### WHAT IS EXPECTED:
Exact duplicates of all entries are needed.

[Records from a data source]

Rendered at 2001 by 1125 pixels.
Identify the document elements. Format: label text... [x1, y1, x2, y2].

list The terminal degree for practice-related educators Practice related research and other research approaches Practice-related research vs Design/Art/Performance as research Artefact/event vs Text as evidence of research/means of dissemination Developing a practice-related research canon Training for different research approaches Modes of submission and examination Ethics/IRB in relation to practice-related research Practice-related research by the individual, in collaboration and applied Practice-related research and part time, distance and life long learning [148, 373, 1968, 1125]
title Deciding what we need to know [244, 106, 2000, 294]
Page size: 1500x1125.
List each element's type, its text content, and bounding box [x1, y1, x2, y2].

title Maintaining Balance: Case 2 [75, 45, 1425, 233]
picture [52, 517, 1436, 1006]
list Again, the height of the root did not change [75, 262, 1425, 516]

### YOUR RESPONSE:
Rendered at 2001 by 1125 pixels.
Identify the document elements. Format: label text... [x1, y1, x2, y2].

list The terminal degree for practice-related educators Practice related research and other research approaches Practice-related research vs Design/Art/Performance as research Artefact/event vs Text as evidence of research/means of dissemination Developing a practice-related research canon Training for different research approaches Modes of submission and examination Ethics/IRB in relation to practice-related research Practice-related research by the individual, in collaboration and applied Practice-related research and part time, distance and life long learning [148, 373, 1968, 1125]
title Deciding what we need to know [244, 106, 2000, 294]
Page size: 1500x1125.
List each element's type, its text content, and bounding box [x1, y1, x2, y2].

title Maintaining Balance: Case 2 [75, 45, 1425, 233]
picture [52, 517, 1436, 1006]
list Again, the height of the root did not change [75, 262, 1425, 516]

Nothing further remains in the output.